Dans les différentes tâches du quotidien, la foi est peu présente, si ce n’est une anodine fève à l’effigie de Marie qui trône sous mon écran d’ordinateur. Je ne prends pas le temps de prier au travail (pour autant, personne ne m’en empêche), mais elle est là, présente. La foi, elle, s’exprime dans le contact avec les collègues, dans le soutien qu’on peut leur donner, comme dans celui reçu de leur part.

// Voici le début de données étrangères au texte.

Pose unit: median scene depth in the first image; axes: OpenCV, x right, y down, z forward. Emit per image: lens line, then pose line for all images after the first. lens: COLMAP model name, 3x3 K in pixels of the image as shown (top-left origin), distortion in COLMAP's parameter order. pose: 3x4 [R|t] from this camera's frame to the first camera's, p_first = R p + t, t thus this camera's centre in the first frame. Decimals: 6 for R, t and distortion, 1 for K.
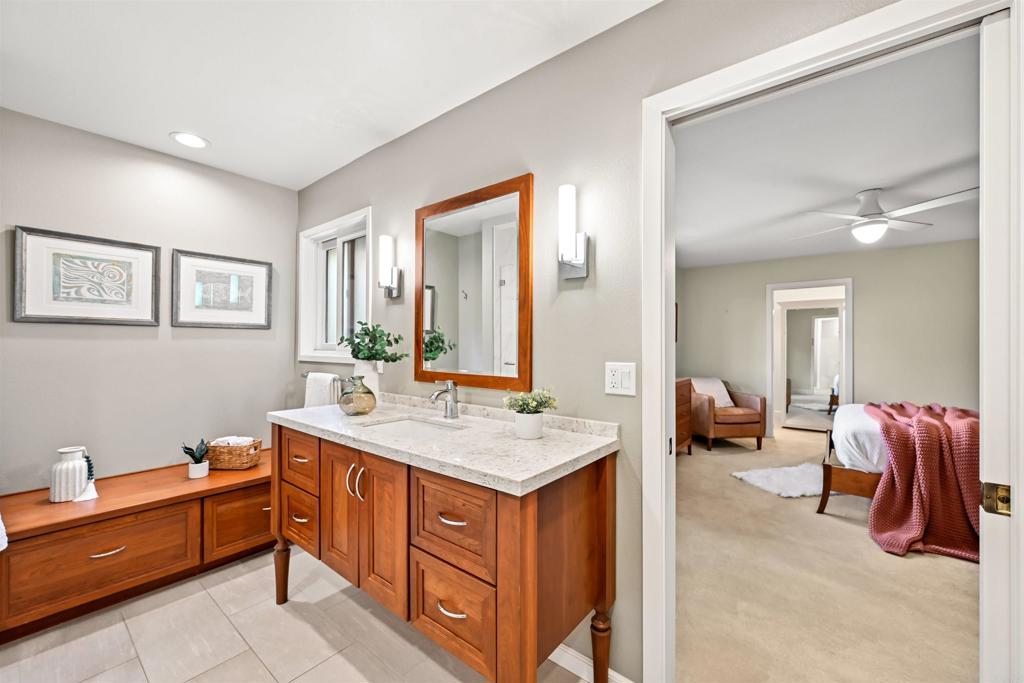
lens RADIAL K [[400.0, 0, 515.8], [0, 400.0, 345.2], [0, 0, 1]] dist [-0.001582, 0.000093]
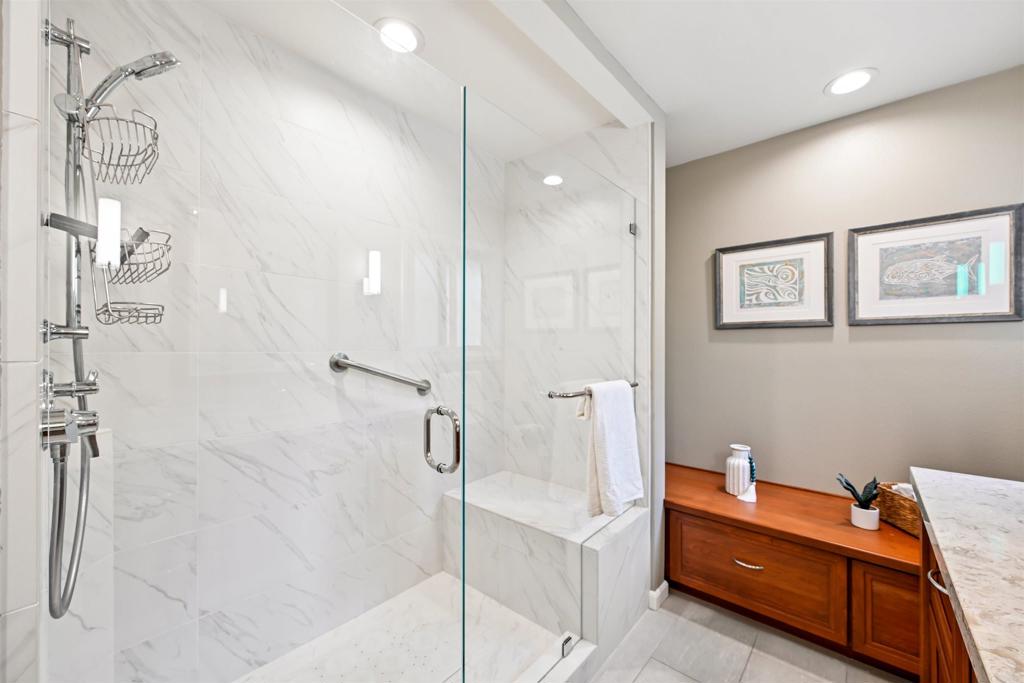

Je m’appelle Emmanuelle, j’ai 52 ans, je suis maman de deux enfants et mariée à Nicolas depuis vingt-six ans. Aujourd’hui, je suis responsable Qualité Sécurité Environnement dans une entreprise de quatre-vingts salariés dans le domaine de la Métallurgie. J’apprécie la diversité des missions de mon poste et notamment la partie Environnement qui répond à une valeur qui m’est chère. Après quelques années d’expérience (première expérience) dans le domaine de la Plasturgie et un bilan de compétences, j’ai pu mettre des mots sur ce que je recherchais dans mon travail. Je sais, par exemple, que j’ai besoin du contact avec la production, le terrain, les gens. J’aime comprendre l’aspect technique du process et être à l’écoute de mes collègues, des problèmes qu’ils rencontrent à leur poste de travail et pouvoir réfléchir avec eux aux solutions possibles. Ces échanges sont très enrichissants pour moi. Ma difficulté est de vouloir résoudre tous les problèmes et dépasser alors mes fonctions et empiéter sur le rôle d’autres collègues. Un autre point que j’ai su identifier également comme primordial dans un choix professionnel, c’est l’engagement de ma hiérarchie et son exemplarité. Par exemple, en termes de sécurité au travail, qui est un de mes champs d’action, c’est important pour moi de savoir que ma Direction se soucie de la santé et de la sécurité de son personnel et est prête à mettre en place des actions pour améliorer les conditions de travail. Et surtout que je serai soutenue dans les projets mis en place. Il ne s’agit pas seulement d’un engagement financier, mais moral également. J’ai eu une expérience malheureuse où je n’étais plus en accord avec ma Direction. J’allais au travail avec la boule au ventre et plus aucune motivation. C’est difficile de quitter un travail quand on sait que ça remet en cause la stabilité financière de la famille. J’ai eu la chance d’être soutenue et encouragée par Nicolas qui voyait mon mal-être au jour le jour.
Je rends grâce pour la protection qu’il m’a apportée à cette période de ma vie professionnelle et de m’avoir permis de quitter cette entreprise librement.